Lo que se me había anunciado el malvado Diocleciano, pronto se realizó. Perdiendo todas sus esperanzas de hacerme cumplir la promesa de mi padre, tomó la decisión de torturarme públicamente y el primer tormento era ser flagelada. Ordenó que me quitaran mis vestidos, que fuera atada a una columna en presencia de un gran número de hombres de la corte, me hizo que me latigaran con tal violencia, que mi cuerpo se bañó en sangre, y lucía como una sola herida abierta. El tirano pensando que me iba a desmayar y morir, me hizo arrastrar a la prisión para que muriera.

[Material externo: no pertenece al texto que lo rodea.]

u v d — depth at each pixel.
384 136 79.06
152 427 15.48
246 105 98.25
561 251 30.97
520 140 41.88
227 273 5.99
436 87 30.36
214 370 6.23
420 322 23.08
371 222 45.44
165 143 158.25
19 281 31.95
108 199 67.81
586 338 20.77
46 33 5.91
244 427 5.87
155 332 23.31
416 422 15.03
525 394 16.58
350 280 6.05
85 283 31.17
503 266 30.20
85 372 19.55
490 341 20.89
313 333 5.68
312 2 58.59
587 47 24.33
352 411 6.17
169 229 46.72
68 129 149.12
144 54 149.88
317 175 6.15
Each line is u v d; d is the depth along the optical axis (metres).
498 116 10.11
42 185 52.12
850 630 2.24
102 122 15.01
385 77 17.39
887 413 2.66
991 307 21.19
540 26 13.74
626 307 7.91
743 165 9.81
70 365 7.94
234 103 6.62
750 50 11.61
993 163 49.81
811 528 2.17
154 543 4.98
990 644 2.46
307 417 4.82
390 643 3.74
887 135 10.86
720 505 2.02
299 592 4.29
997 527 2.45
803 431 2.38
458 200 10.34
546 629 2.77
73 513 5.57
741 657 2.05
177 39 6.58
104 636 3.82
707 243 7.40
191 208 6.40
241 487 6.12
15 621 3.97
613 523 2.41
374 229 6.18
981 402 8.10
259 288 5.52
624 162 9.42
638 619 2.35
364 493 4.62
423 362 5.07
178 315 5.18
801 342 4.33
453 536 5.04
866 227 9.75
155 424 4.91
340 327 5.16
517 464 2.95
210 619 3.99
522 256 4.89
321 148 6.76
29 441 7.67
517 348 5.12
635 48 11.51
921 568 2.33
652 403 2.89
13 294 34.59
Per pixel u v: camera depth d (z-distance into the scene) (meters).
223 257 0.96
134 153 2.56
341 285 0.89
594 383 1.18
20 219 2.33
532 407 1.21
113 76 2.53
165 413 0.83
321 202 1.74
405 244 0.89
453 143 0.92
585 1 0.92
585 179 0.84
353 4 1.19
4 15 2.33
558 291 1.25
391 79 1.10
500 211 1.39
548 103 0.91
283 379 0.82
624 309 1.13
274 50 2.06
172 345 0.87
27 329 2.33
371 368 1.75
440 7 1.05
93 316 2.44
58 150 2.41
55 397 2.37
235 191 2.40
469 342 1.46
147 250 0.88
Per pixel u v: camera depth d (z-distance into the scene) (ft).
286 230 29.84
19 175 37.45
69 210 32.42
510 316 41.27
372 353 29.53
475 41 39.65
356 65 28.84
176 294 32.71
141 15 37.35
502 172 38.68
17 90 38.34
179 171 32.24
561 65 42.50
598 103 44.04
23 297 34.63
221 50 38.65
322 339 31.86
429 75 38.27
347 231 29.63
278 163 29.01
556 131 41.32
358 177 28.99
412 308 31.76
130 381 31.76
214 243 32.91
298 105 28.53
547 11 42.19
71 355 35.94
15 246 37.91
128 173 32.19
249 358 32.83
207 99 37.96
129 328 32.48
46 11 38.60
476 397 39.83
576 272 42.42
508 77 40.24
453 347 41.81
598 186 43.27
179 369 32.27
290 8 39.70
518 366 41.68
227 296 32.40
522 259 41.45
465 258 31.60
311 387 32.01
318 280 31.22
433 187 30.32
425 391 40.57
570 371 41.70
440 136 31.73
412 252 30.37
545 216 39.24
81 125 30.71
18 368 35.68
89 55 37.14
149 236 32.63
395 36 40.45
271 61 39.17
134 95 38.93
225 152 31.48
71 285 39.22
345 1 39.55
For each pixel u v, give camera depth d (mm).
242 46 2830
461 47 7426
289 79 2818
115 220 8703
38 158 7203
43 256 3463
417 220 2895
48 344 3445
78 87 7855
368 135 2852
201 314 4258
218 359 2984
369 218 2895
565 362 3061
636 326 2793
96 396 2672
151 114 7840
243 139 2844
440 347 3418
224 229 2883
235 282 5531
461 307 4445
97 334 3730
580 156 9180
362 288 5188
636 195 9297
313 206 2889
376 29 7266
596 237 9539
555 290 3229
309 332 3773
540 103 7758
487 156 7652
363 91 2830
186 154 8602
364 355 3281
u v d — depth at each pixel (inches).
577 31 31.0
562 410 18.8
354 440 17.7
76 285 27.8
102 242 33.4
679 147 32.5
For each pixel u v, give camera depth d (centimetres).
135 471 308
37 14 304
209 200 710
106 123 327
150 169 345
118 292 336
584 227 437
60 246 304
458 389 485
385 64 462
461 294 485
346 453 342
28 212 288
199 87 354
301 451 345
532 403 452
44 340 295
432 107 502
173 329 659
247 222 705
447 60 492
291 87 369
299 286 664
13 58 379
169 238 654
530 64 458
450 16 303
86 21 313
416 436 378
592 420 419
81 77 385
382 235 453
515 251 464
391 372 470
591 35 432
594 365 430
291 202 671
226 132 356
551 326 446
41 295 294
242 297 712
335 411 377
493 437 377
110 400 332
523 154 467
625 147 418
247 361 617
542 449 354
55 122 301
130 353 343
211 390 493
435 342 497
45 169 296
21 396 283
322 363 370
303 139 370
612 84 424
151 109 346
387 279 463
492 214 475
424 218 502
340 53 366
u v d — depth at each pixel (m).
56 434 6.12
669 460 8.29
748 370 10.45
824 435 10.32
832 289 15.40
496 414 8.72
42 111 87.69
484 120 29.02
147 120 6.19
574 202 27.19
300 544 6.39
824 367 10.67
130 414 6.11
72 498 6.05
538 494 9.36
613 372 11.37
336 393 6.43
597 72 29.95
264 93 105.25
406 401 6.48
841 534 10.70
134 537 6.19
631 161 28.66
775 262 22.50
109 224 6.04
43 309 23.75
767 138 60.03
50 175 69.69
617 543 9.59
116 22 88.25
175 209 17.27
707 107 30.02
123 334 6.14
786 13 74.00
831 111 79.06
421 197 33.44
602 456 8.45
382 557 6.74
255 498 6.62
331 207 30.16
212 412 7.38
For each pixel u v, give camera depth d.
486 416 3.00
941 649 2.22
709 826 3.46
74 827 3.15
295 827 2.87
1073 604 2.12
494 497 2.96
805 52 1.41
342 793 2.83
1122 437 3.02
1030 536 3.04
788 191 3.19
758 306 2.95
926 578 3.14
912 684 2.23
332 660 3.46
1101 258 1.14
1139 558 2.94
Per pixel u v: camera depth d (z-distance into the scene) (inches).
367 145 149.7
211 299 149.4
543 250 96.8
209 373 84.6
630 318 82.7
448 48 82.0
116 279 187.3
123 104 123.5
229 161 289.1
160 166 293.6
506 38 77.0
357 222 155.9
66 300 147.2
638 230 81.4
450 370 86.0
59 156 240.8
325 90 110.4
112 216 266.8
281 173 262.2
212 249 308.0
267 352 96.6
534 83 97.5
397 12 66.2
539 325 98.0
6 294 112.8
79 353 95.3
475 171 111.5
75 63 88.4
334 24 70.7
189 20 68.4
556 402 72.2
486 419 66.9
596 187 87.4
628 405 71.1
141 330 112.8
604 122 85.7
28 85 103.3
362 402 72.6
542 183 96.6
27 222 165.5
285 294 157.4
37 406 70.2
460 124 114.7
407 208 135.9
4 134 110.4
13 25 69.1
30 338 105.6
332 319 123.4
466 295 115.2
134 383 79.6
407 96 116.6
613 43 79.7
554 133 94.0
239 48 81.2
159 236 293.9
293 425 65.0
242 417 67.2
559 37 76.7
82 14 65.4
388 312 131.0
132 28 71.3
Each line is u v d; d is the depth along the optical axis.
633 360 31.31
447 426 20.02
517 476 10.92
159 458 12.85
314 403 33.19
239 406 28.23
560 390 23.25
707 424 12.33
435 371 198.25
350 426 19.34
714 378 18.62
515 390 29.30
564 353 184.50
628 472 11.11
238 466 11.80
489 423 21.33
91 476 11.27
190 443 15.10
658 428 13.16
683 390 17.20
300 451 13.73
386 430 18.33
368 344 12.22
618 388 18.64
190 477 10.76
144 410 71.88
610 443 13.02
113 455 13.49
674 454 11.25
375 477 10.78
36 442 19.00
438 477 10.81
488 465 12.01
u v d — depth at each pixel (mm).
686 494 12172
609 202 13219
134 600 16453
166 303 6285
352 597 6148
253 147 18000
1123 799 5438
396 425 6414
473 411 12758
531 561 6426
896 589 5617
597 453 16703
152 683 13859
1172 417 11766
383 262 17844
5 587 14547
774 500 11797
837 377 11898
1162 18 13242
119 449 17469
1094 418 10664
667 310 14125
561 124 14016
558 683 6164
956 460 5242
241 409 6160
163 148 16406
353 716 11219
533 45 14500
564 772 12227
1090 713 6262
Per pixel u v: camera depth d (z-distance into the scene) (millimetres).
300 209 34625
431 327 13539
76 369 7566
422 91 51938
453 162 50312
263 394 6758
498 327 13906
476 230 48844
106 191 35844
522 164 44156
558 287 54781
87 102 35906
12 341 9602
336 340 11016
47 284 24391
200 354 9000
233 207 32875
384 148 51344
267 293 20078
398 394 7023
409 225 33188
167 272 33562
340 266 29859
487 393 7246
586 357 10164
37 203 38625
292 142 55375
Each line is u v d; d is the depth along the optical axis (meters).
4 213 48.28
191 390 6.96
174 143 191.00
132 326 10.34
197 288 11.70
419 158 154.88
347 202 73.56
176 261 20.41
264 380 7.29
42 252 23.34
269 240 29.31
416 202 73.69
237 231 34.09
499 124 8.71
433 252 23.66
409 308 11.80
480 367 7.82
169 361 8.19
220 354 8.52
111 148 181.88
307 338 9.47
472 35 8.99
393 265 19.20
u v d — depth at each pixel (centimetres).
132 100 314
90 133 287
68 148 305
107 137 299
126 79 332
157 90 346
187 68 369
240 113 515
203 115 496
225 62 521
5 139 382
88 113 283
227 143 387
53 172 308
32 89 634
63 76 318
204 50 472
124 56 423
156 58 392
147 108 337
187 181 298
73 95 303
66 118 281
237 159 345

Dos ángeles brillantes, se me aparecieron en la
oscuridad y derramaron un bálsamo en mis heridas, restaurando en mí la fuerza que
no tenía antes de mi tortura.
Cuando el emperador fue informado del cambio que me
había ocurrido, me hizo llevar ante su presencia y trato de hacerme ver que mi
sanación se la debía a Júpiter, el cual deseaba que yo fuera la emperatriz de
Roma. El Espíritu Divino, al cual le debía la constancia en perseverar en la
pureza, me llenó de luz y conocimiento, y a todas las pruebas que daba de la
solidez de nuestra fe, ni el emperador ni su corte podían hallar respuesta.
Entonces el emperador, frenético, ordenó que me tiraran,
con un ancla atada al cuello en las aguas del río Tíber. La orden fue ejecutada
inmediatamente, pero Dios permitió que no sucediera. En el momento en el cual
iba a ser precipitada al río, dos ángeles vinieron en mi socorro, cortando la
soga que estaba atada al ancla, la cual fue a parar al fondo del río, y me
transportaron gentilmente a la orilla a la vista de la multitud. El milagro
logró que un gran número de espectadores se convirtieran al cristianismo.
El emperador, alegando que el milagro se debía a la
magia, me hizo arrastrar por las calles de Roma y ordenó que me fuera disparada
una lluvia de flechas. Sangre brotó de todas las partes de mi cuerpo y ordenó
que fuera llevada de nuevo a mi calabozo. El cielo me honró con un nuevo favor.
Entré en un dulce sueño y cuando desperté estaba totalmente curada. El tirano
lleno de rabia dijo: “Que sea traspasada con flechas afiladas.” Otra vez los
arqueros doblaron sus arcos, cogieron todas sus fuerzas, pero las flechas se
negaron a salir. El emperador estaba presente y se puso furioso y pensando que
la acción del fuego podía romper el encanto, ordenó que se pusieran a calentar
en el horno y que fueran dirigidas a mi corazón. Él fue obedecido, pero las
flechas, después de haber recorrido parte de la distancia, tomaron la dirección
contraria y regresaron a herir a aquellos que la habían tirado. Seis de los
arqueros murieron. Algunos de ellos renunciaron al paganismo y el pueblo empezó
a dar testimonio público del poder de Dios que me había protegido. Esto
enfureció al tirano y determinó apresurar mi muerte, ordenando que mi cabeza
fuera cortada con un hacha.
Entonces, mi alma voló hacia mi Divino Esposo, el
cual me puso la corona del martirio y la palma de la virginidad.